#### [Problem description]
Convert the listing, from its first line through the line containing "6: (513, 260)", into a numbered list of only those lines, omitting any blank lines.

#### [Record extracts]
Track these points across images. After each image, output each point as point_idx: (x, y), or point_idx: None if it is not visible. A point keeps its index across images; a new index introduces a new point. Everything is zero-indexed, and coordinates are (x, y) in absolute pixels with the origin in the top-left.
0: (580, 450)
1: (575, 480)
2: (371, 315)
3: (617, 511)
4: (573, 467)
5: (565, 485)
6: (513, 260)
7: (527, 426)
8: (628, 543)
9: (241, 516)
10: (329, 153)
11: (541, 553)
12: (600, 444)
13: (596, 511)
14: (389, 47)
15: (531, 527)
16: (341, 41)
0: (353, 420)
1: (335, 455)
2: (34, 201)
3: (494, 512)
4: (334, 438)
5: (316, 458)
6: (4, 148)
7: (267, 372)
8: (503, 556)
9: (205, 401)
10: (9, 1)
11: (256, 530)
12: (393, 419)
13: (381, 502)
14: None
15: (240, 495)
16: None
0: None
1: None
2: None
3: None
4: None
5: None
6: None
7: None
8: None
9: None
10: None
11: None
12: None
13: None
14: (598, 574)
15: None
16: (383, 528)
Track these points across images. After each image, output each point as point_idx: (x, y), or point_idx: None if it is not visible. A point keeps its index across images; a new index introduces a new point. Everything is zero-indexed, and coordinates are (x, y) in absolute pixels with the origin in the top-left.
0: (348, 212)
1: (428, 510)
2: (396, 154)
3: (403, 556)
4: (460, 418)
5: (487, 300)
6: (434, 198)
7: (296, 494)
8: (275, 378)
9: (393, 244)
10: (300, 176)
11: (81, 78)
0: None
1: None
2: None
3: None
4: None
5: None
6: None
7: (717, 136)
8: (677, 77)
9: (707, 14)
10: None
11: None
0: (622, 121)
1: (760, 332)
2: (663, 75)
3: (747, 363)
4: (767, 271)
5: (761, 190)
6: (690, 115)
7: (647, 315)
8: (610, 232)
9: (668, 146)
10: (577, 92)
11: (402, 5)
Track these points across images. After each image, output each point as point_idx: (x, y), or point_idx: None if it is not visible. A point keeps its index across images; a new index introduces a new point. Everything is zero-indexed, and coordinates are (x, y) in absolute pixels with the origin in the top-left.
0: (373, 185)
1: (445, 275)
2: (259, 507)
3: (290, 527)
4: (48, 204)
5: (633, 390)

#### [Exercise answer]
1. Track these points across images. After each image, output each point as point_idx: (x, y), or point_idx: None if it is not visible. A point keeps its index across images; a new index introduces a new point. Everything is zero-indexed, and coordinates are (x, y) in absolute pixels with the origin in the top-left.
2. 0: (580, 450)
3. 1: (575, 480)
4. 2: (371, 315)
5. 3: (617, 511)
6. 4: (573, 467)
7. 5: (565, 485)
8. 6: (513, 260)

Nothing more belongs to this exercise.